Some leaders are secretly terrified of making decisions. Though it is their job to both set direction and make the decisions that facilitate direction, these leaders simply cannot face the possible negative outcomes and criticism of their decisions. They become mesmerized by options. They are paralyzed by the possibility of failure. They can’t act.
A good leader wants responsibility. He wants “the ball.” He knows he might make mistakes and that criticism and failure might come. Yet he is willing. He feels called, even “anointed.” He wants the responsibility and has made peace with the risks. He’ll make the decisions that are necessary, face the consequences, and live on to fight—and decide—another day. This is why he’s esteemed and rewarded well. He carries the burden of responsibility and risk. That’s what we want him to do.

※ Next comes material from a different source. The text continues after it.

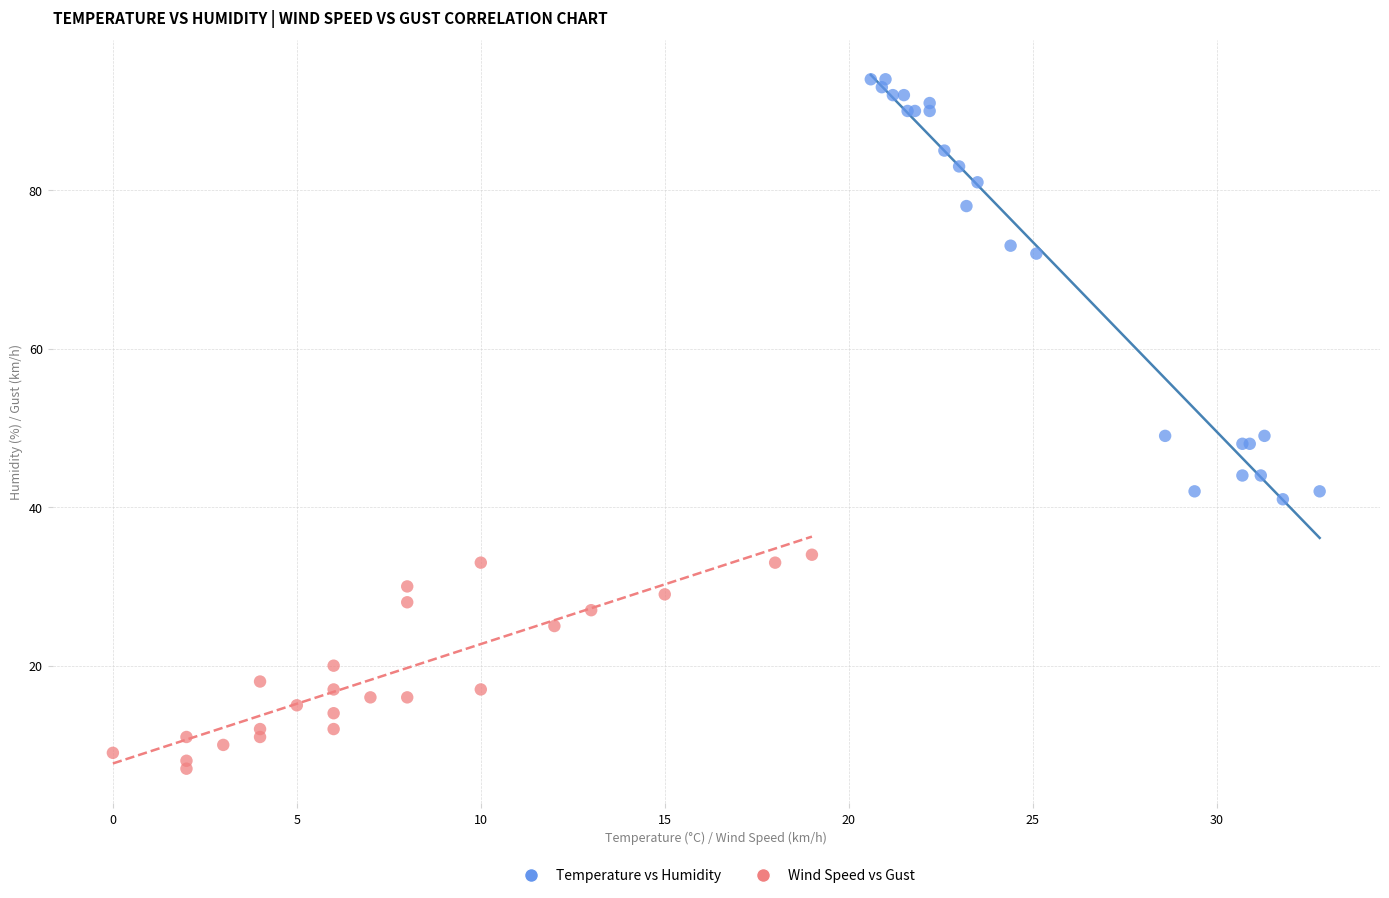

Which series has the largest Y range (max minus min)?

Temperature vs Humidity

The flawed leader doesn’t know what to do, doesn’t want to admit it, and is terrified of criticism and failure. Words haunt him more than reality. He has learned to hide from decision-making by calling for unnecessary meetings, demanding ever more data, and involving far too many people in the process. He is a “perpetual ponderer,’ not a “decider,” to borrow a word from George W. Bush. This leader is not stupid and incapable. He’s simply insecure and cowardly. He needs to recover his reason for stepping into leadership in the first place and then he needs to decide to fulfill his mandate. First, set direction. Second, make the decisions that facilitate direction. That’s it.

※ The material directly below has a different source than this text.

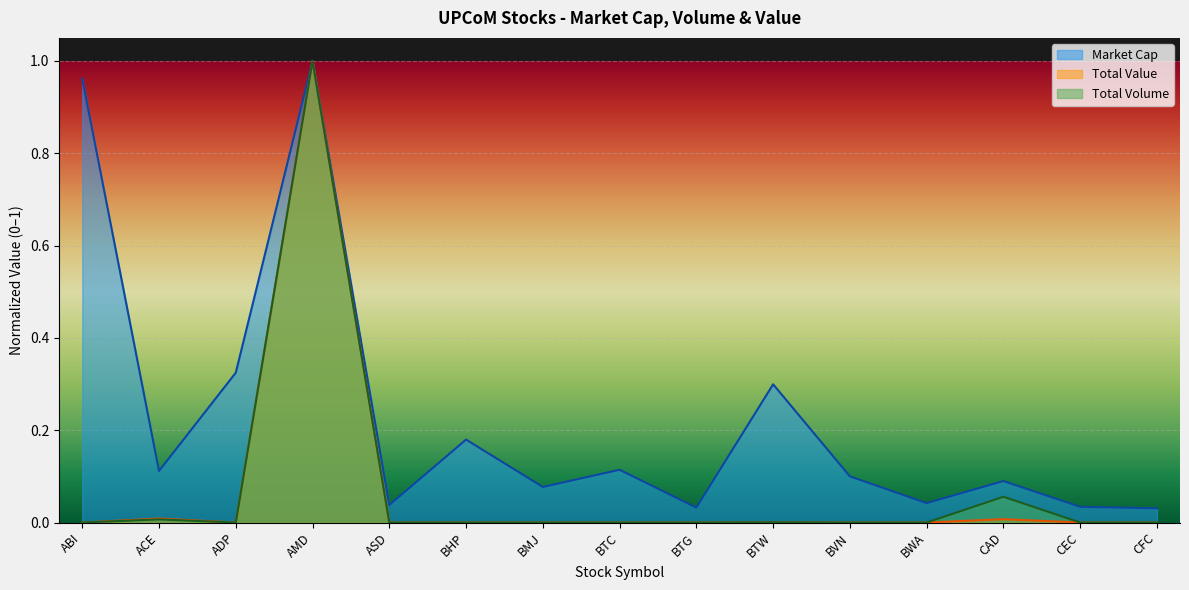

What is the label of the 3rd point from the left?

ADP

A little history would help indecisive leaders. As World War II neared an end, Franklin Roosevelt died and Harry Truman became president. Roosevelt had never told Truman about the newly developed atom bomb, though. When Truman was informed of it, he immediately had to decide whether to use it in the Asian theater of war.
He asked General Marshal to determine how many American lives it would cost to liberate Japan. The general reported that it would cost 250,000. The War Department had already ordered 250,000 body bags. Truman weighed the facts, weighed the morality and made the decision. He ordered atomic bombs dropped on Hiroshima and Nagasaki.

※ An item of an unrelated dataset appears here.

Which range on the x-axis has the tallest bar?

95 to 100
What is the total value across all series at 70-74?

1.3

Years later, Truman was asked if he had ever doubted the decision. “No,” he said. “I was the man with responsibility. I had the fact. I knew what was right. I made the decision and have slept well ever since.”
This was neither hatred nor racism on Truman’s part. It was simply the way a leader makes decisions. Facts. Morality. Responsibility. Destiny. We could all use a bit of “Trumanizing.”
Have a good weekend. And Go Redskins!